The Signature needles have that fine point so beloved of fast knitters of tightly spun yarn. Again in sizes above #0, the needles are made by fusing aluminum tips to tubing. Again localized pressure on the shaft of the needle can result in fatal (to the needle) crumples. Moreove, Signature needles do NOT like being stepped on.  Knit VERY gently if you must use your Signature needles with a knitting sheath, and I do think you will be OK. Signature’s needles in sizes #0 (and smaller) are made of a very high quality stainless steel, and are not real “springy”, they may bend on you in knitting sheath use. Still they are beautiful needles made by very nice people.
My needles just are not as pretty. On the other hand my needles have more spring, and there is nothing that your or your kid or your horse can do to damage the needles that I make (except leaving them in the damp so that they rust.)  Take the above with a grain of salt, because I bend my spring steel needles all the time. I bend them and they keep on working.  Hya-Hya and Signature do not keep working if they get bent.


Archaeologyknits said...

I am still reading your blog. Even though I find your historic interpretations off, I do agree that knitting sheaths are interesting and potentially valuable tools.

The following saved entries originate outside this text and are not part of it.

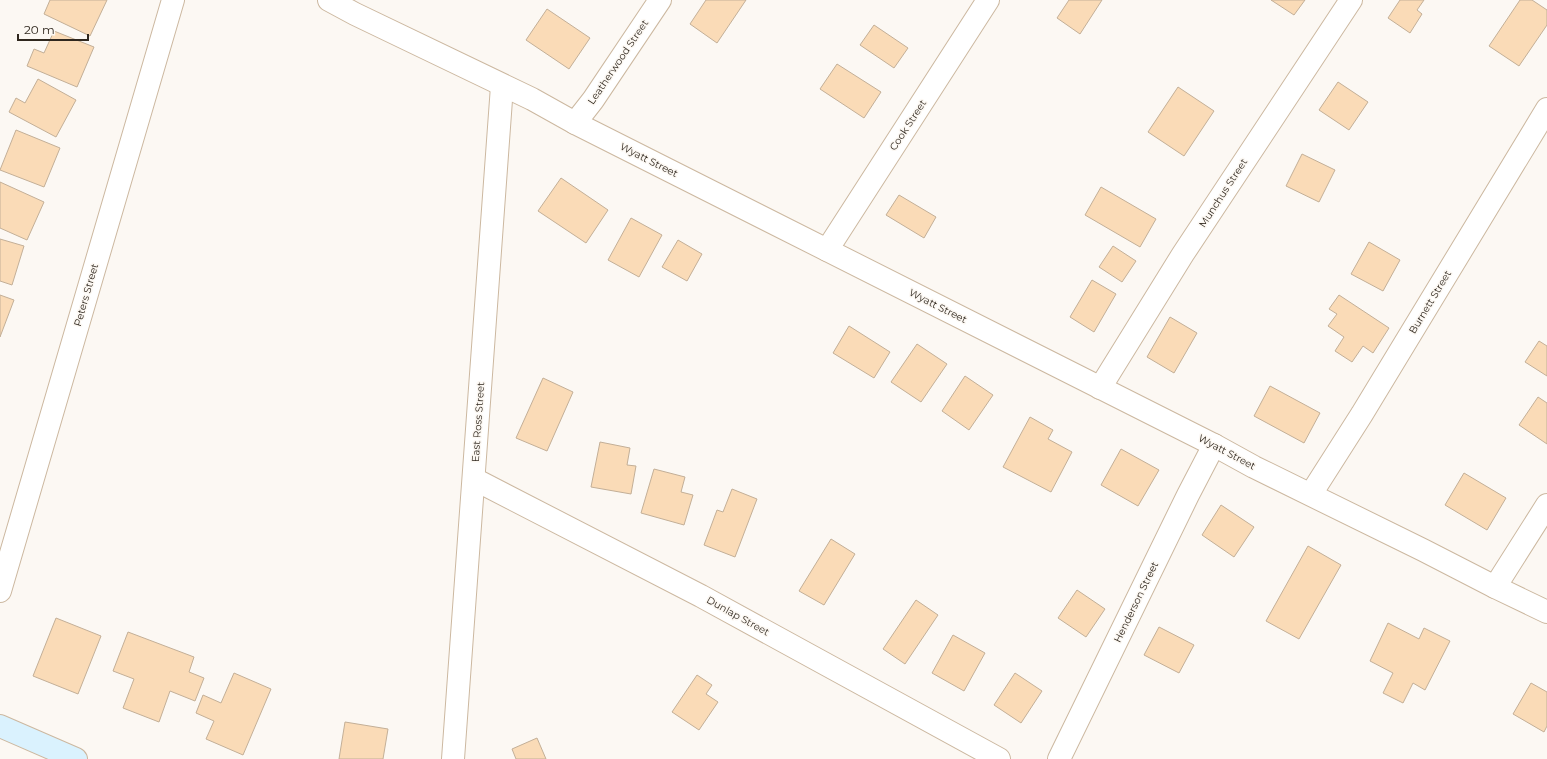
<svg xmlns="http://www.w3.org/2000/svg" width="1547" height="759" font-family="Montserrat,sans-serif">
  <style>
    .building { fill: #fadbb7; stroke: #c3af97 }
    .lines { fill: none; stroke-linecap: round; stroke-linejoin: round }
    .minor-casing { stroke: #ccb8a0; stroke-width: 24 }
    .tertiary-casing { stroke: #ccb8a0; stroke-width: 24 }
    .secondary-casing { stroke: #ccb8a0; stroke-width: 24 }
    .minor { stroke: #fff; stroke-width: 22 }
    .tertiary { stroke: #fff; stroke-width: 22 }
    .secondary { stroke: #daf2fe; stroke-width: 22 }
    .labels { text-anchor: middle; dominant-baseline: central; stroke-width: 3; stroke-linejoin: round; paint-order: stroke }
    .street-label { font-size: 10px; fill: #2f271e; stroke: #fcf8f3 }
  </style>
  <rect width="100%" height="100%" fill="#fcf8f3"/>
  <g class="building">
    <polygon points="50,0 107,0 90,36 44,14"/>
    <polygon points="706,0 746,0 717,43 690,24"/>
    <polygon points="1069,0 1102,0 1080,34 1057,18"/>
    <polygon points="1271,0 1305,0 1294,15"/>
    <polygon points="1400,0 1424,0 1417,10 1422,14 1410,33 1388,18"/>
    <polygon points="1520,0 1532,0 1547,10 1547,25 1519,66 1489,46"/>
    <polygon points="547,9 590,38 569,69 526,40"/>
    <polygon points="874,25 908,48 894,68 860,45"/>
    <polygon points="54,31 94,47 77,87 27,66 34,49 44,53"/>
    <polygon points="837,64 881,92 864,118 820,89"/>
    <polygon points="38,79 76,100 56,137 9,112 16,98 25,103"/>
    <polygon points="1338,82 1368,102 1349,130 1319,110"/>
    <polygon points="1178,87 1214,111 1184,156 1148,132"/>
    <polygon points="16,130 60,148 44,187 0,170"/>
    <polygon points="1302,154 1335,170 1319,202 1286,186"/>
    <polygon points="561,178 608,210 586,243 538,211"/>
    <polygon points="0,182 44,202 27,240 0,228"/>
    <polygon points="1101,187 1156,219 1140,247 1085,215"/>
    <polygon points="899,195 936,217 924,238 886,215"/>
    <polygon points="631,218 662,235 639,277 608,260"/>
    <polygon points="0,239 24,246 12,285 0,281"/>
    <polygon points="678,240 702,254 687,281 662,267"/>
    <polygon points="1369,242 1400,260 1383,291 1351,274"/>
    <polygon points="1113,246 1136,261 1122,282 1099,267"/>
    <polygon points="1092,280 1116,294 1094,332 1070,317"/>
    <polygon points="0,295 14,300 0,337"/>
    <polygon points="1339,295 1389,328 1373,353 1363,346 1352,362 1335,351 1344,337 1328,326 1337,314 1329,309"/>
    <polygon points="1170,317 1197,333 1174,373 1147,357"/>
    <polygon points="849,326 890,352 874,378 833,353"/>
    <polygon points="1539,341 1547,346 1547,376 1525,362"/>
    <polygon points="917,344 947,364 921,402 891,382"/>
    <polygon points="965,376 993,395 969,430 942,411"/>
    <polygon points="543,378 573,392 547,451 516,438"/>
    <polygon points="1270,386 1320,413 1304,443 1254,416"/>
    <polygon points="1538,397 1547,403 1547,444 1519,425"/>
    <polygon points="1030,417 1053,430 1048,439 1072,452 1051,492 1003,467"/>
    <polygon points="600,442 630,448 627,465 636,466 631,494 591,487"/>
    <polygon points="1121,449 1159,470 1138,506 1101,485"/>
    <polygon points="654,469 685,477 681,492 693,495 684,525 641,513"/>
    <polygon points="1464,473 1506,498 1487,530 1445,505"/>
    <polygon points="732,489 757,499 735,557 704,545 717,510 723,512"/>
    <polygon points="1221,505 1254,527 1234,557 1202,535"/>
    <polygon points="831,539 855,554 824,605 799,591"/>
    <polygon points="1308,546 1341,565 1299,639 1266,621"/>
    <polygon points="1077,590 1105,609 1086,637 1058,618"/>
    <polygon points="916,600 938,615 905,664 883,649"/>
    <polygon points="56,618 101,636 78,694 33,676"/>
    <polygon points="1388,623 1419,639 1424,628 1450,641 1425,690 1413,683 1403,703 1383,693 1393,673 1370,661"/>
    <polygon points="1159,627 1194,645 1179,673 1144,655"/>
    <polygon points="128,632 194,657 189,672 204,678 195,701 170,691 159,722 123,708 134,679 113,671"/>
    <polygon points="953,635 985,653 964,691 932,673"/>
    <polygon points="234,673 271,689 243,755 206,739 214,721 196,713 203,695 221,703"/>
    <polygon points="1015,673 1042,691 1021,723 994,705"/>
    <polygon points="697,675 712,685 706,694 718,702 699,730 672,712"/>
    <polygon points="1531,683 1547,692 1547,726 1544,732 1513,714"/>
    <polygon points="345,722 388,729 383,759 339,759"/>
    <polygon points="537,738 546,759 516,759 512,749"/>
  </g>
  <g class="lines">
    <g class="minor-casing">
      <g id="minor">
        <polyline points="575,123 593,100 660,0"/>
        <polyline points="827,250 988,0"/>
        <polyline points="1100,388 1183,254 1351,0"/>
        <polyline points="474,479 701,596 999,759"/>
        <polyline points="1311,494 1362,414 1547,109"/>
        <polyline points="1495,587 1547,505"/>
        <polyline points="0,591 173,0"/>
        <polyline points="1059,759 1188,495 1214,445"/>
      </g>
    </g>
    <g class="tertiary-casing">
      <g id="tertiary">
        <polyline points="329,0 355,14 532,99 575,123 1214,445 1254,467 1423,550 1495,587 1547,612"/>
        <polyline points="453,759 502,86"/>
      </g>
    </g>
    <g class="secondary-casing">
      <polyline id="secondary" points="0,726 76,759"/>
    </g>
    <use href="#minor" class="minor"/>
    <use href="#tertiary" class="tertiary"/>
    <use href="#secondary" class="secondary"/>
  </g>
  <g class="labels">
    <g class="street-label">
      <text transform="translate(618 62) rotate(-56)">Leatherwood Street</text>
      <text transform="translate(908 125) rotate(-57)">Cook Street</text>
      <text transform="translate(649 160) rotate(27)">Wyatt Street</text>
      <text transform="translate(1223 193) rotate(-57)">Munchus Street</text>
      <text transform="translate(86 295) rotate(-74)">Peters Street</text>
      <text transform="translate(1430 302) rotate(-59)">Burnett Street</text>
      <text transform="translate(938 306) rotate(27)">Wyatt Street</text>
      <text transform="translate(478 422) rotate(-86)">East Ross Street</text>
      <text transform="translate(1227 452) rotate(28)">Wyatt Street</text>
      <text transform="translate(1136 602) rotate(-64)">Henderson Street</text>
      <text transform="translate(738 616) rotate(29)">Dunlap Street</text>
    </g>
  </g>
  <path d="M18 34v6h70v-6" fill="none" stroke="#2f271e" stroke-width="2"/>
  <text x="24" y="34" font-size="12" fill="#2f271e" stroke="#fcf8f3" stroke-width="3" paint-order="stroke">20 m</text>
</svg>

I am also glad for info. on Hya-Hyas, which I have been meaning to order and try myself.
I would suggest you look at Inox brand. They tend to remain functional while bent (mine have a u shape similar to the bent needles you have pictured), and they offer lace varieties that have the sharp points one likes. (their lace needles go up to 8 inches long and go down to 0000 in size).
Tight knitting will quickly take the coating of where needles touch during knitting, but they remain functional and smooth.

Anonymous said...

I'd really like to try knitting using a sheath - but I can't seem to find supplies. Could you tell me where to get them?

smoqui said...

I have been reading and following your blog for a while, and so far have left only one comment. It was that I personally, and some of the Dentdale knitters, use the needles bent into a mild crescent shape instead of straight. This does not affect the springiness, but does make it easier for short people to use the needles because the tips can be lower and easier to reach. There have been some comments about the needles bending in use. Yes, there is to be sure some of that, but in other cases, the bending (of both long and short needles) is intentional and useful.

My second point would be that I disagree with leaving "texture" on the tips when they are ground. I have found that the best speed and most comfortable knitting comes from needles that are either intentionally polished, or those that have "work hardened" and polished by simple use over long periods. I personally prefer them to be mirror polished so that they do not catch on the yarn and cause it to "fluff." I have also found that I prefer the needles not to swing around or swivel in the sheath. This can be more of a problem when they are used bent, but a trick to solve that problem is to put a very slight bend in the portion of the tip that fits into the hole, giving a sort of spring clip action which helps to keep them from swinging or pulling out too easily.

I notice that you have apparently done a bit of editing. Your videos are very good, and the overall appearance of the blog is great. I would like to request, though, if possible, that you use a bit of "footage" shot much closer to give detail to the knitting. It is not too easy to see the technique you are using from the "over-the-shoulder" position, and a few closeups would be appreciated. Keep up the good work.